(Collected data entries)

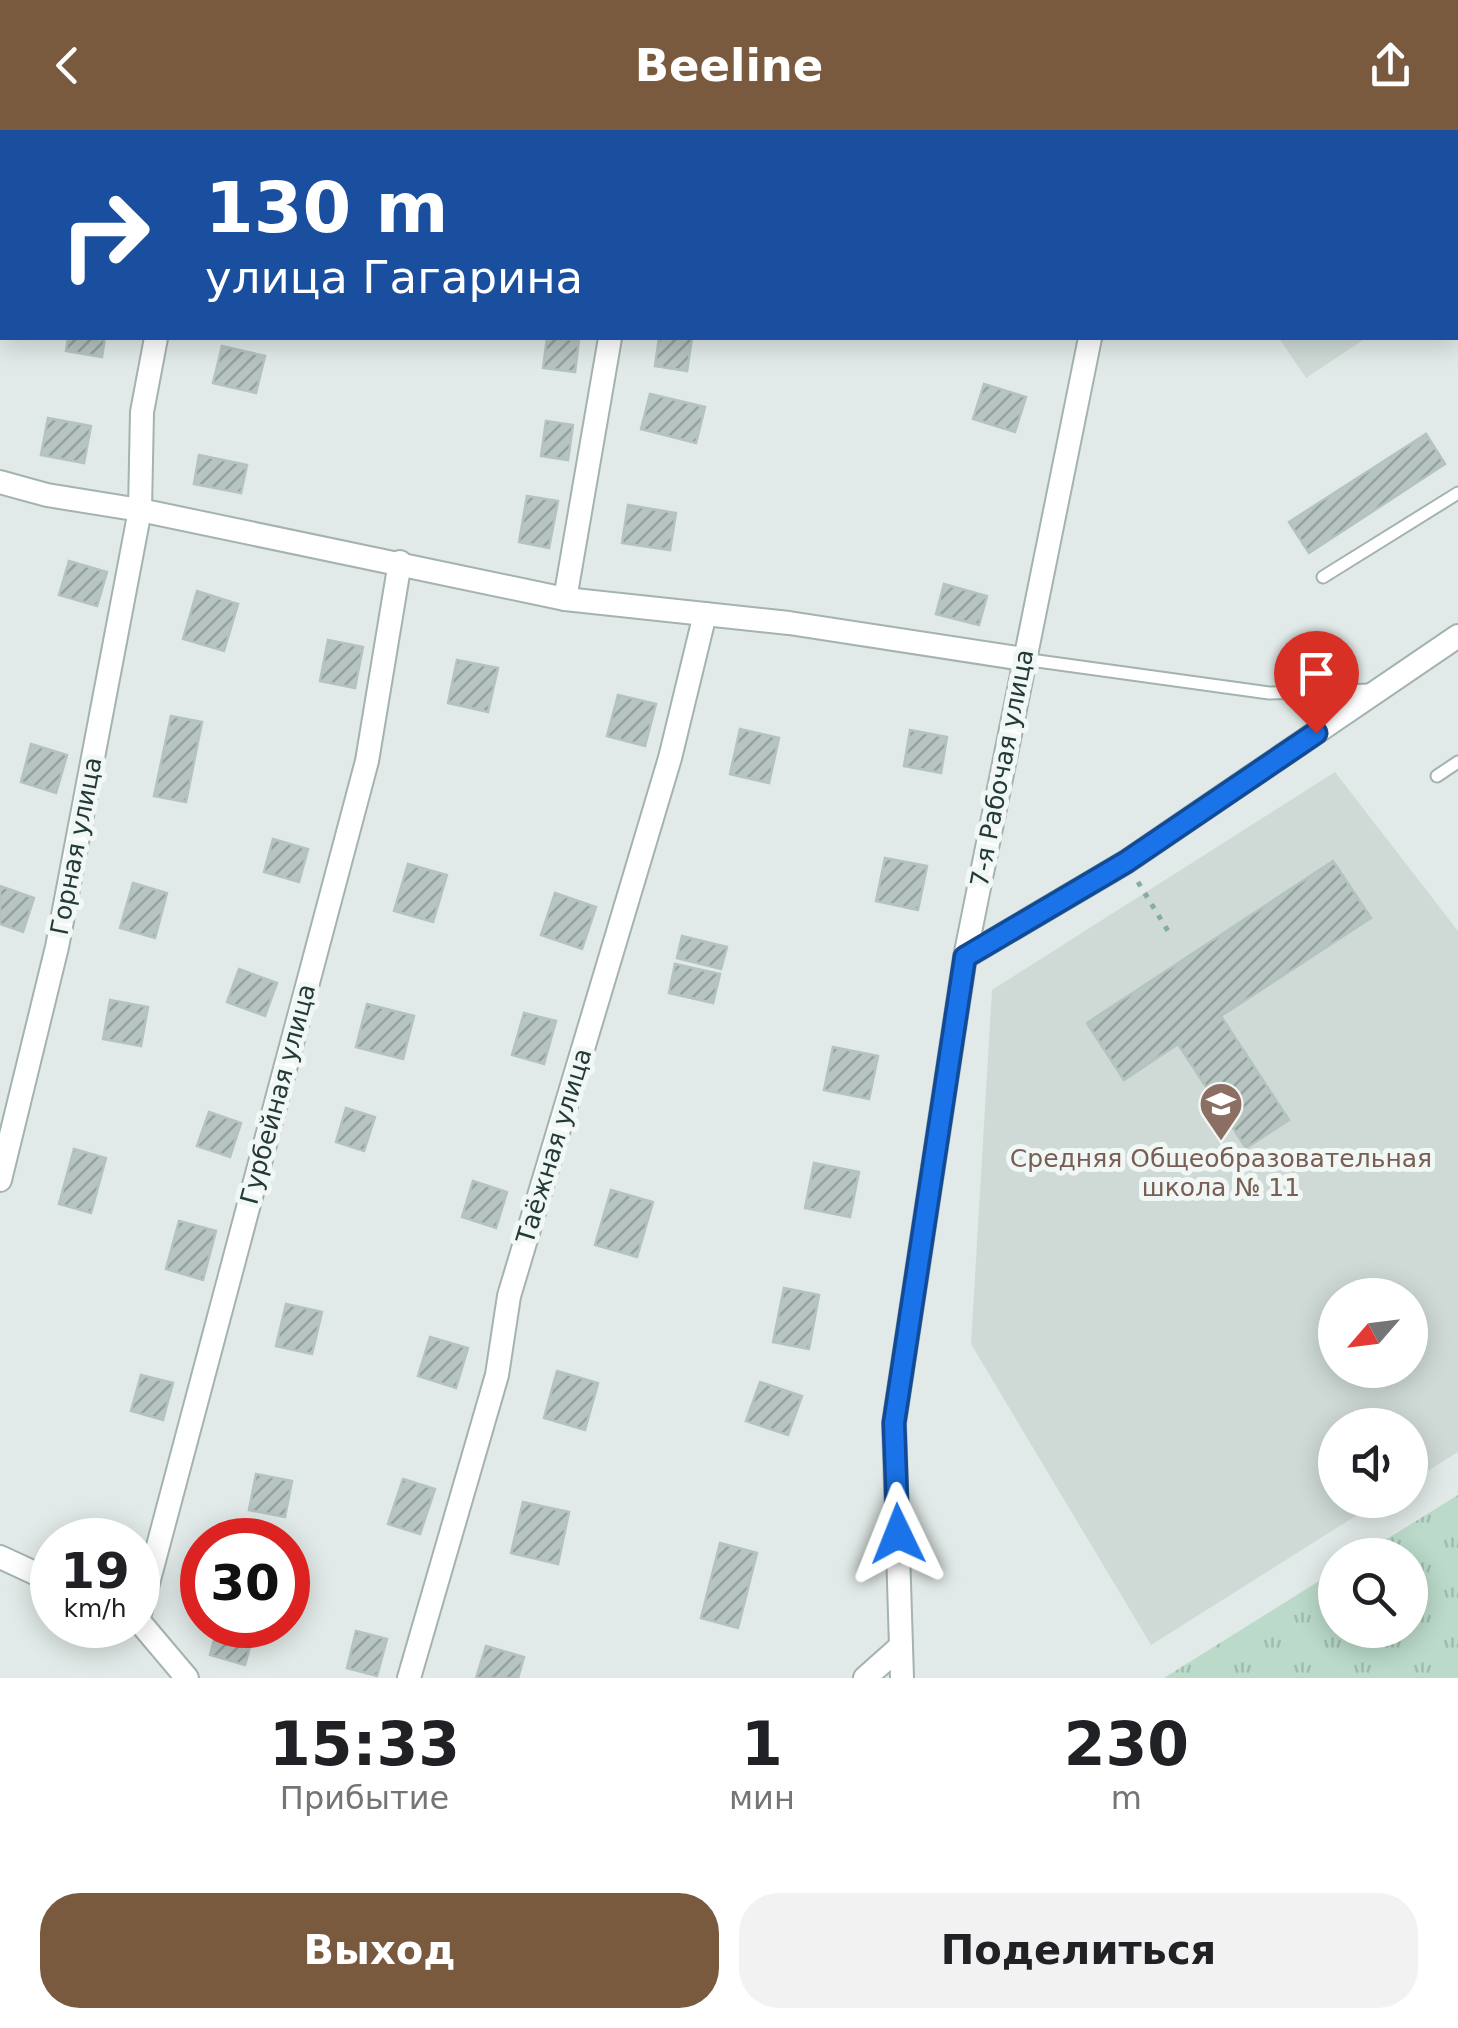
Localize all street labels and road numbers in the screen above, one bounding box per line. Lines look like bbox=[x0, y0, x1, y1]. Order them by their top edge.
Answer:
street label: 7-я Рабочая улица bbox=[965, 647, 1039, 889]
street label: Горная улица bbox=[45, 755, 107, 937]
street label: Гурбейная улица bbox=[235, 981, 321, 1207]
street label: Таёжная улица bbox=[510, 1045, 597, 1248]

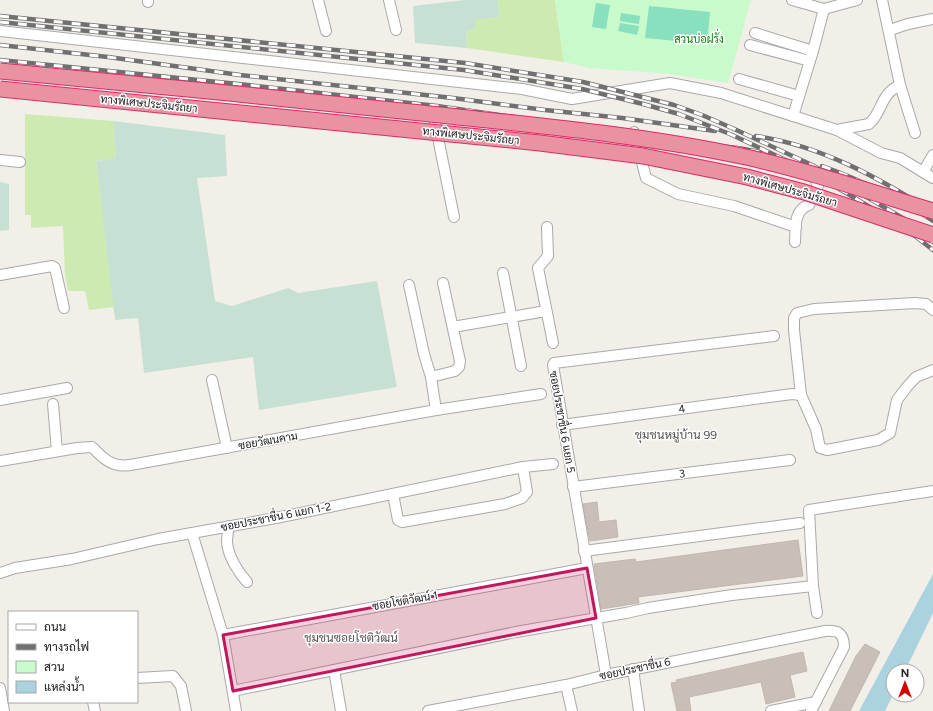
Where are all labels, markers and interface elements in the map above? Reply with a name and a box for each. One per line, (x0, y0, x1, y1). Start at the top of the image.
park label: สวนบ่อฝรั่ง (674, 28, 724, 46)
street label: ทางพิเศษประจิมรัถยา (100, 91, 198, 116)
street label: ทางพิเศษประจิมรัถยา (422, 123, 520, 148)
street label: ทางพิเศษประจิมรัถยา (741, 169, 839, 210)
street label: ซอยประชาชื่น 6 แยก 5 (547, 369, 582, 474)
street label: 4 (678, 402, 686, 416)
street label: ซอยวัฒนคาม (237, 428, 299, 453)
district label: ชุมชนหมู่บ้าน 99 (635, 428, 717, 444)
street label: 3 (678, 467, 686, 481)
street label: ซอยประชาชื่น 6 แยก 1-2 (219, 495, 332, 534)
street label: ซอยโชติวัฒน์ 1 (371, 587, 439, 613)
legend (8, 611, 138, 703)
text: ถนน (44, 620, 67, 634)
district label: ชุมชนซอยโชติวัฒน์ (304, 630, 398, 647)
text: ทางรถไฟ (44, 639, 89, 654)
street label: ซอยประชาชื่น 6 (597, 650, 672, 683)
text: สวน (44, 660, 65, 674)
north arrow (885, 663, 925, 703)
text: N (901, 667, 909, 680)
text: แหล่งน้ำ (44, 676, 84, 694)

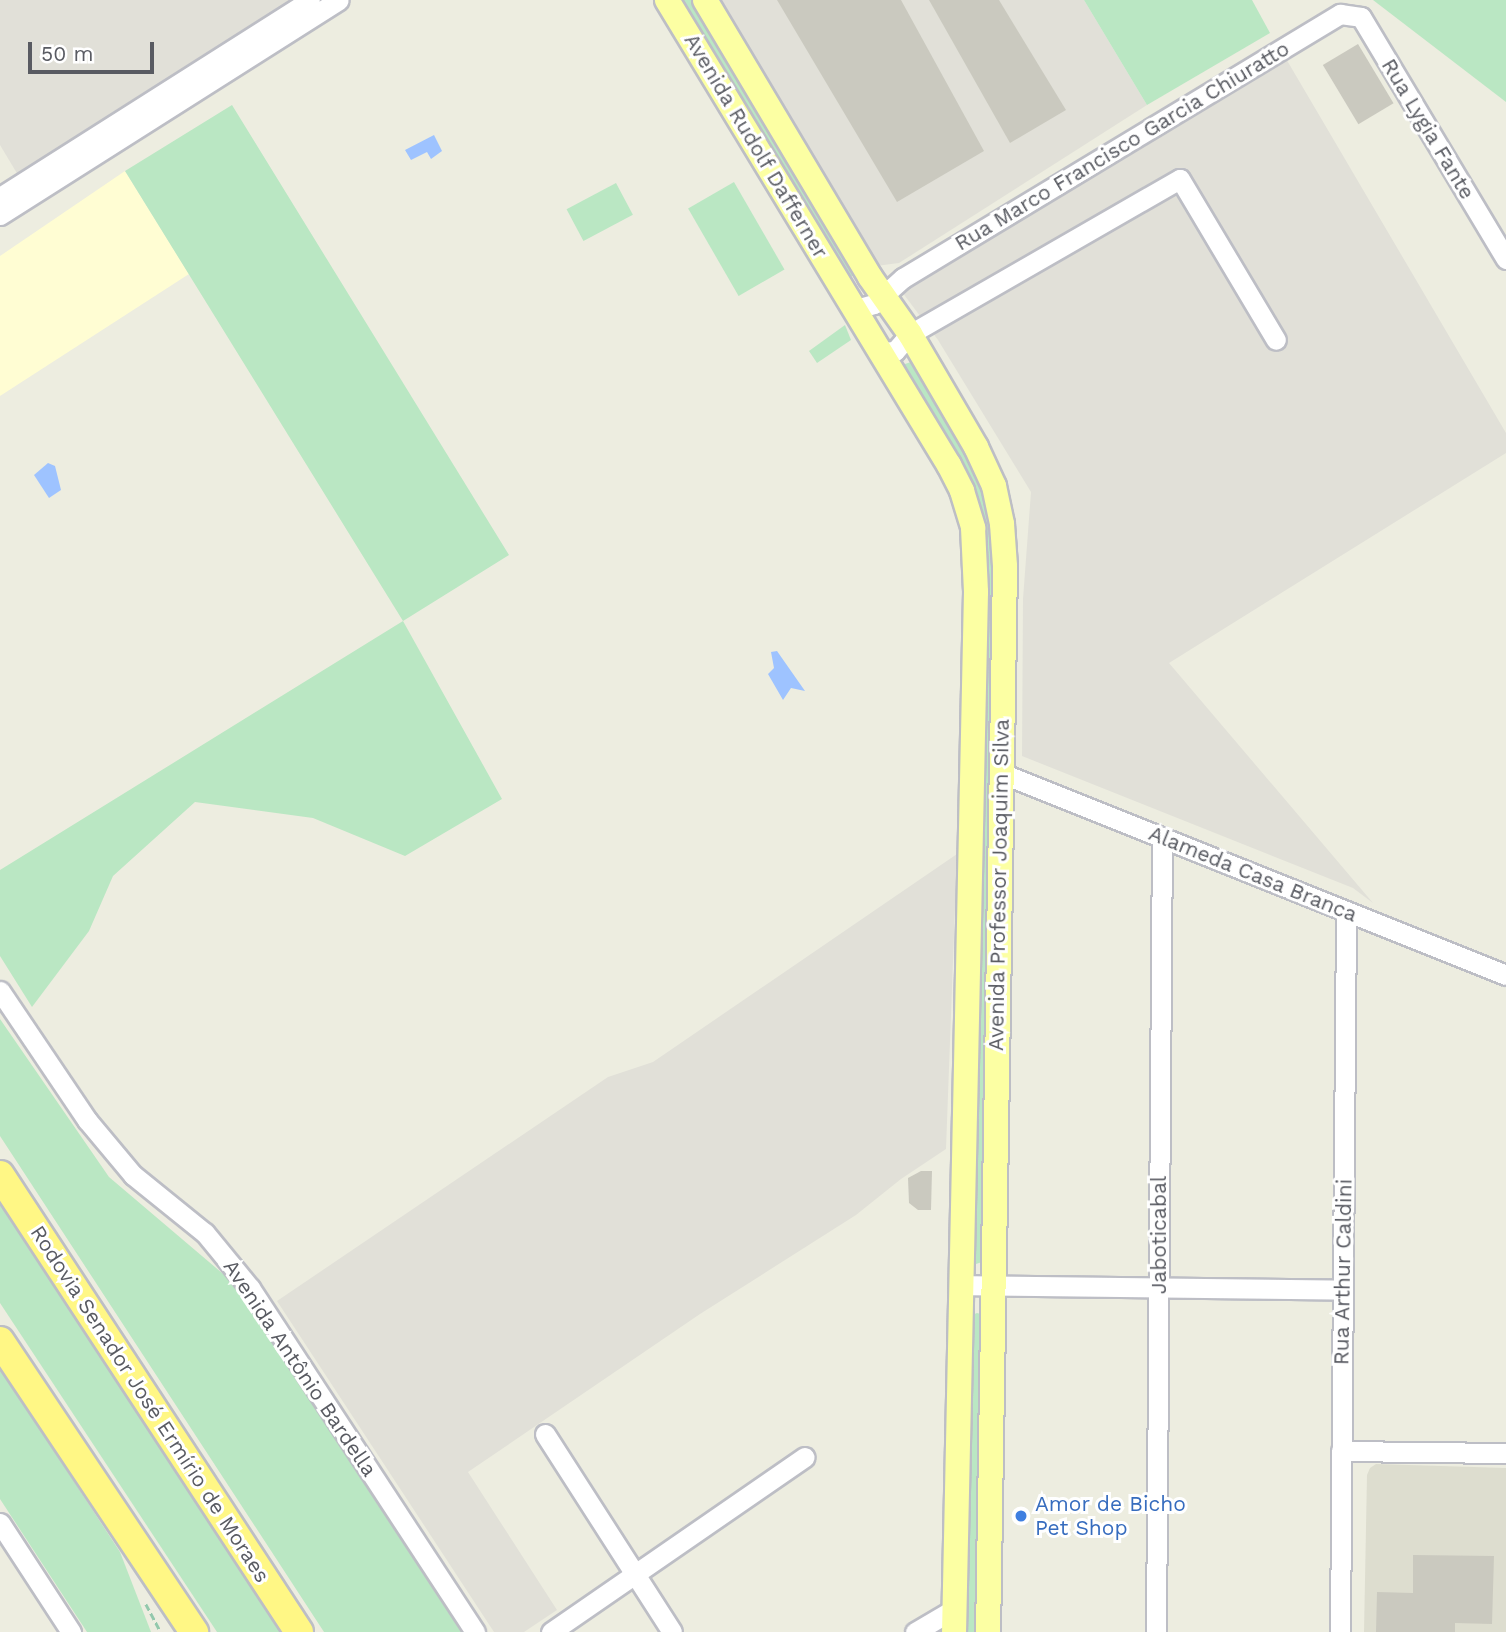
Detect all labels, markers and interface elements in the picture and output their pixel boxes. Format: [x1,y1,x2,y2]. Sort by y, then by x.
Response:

-- Assignment --
The required output is the exact run of lines from the one with "Detect all labels, markers" through the final line of the entries.

-- Reply --
Detect all labels, markers and interface elements in the picture and output their pixel boxes. Format: [x1,y1,x2,y2]. Sort by y, then by x.
Response:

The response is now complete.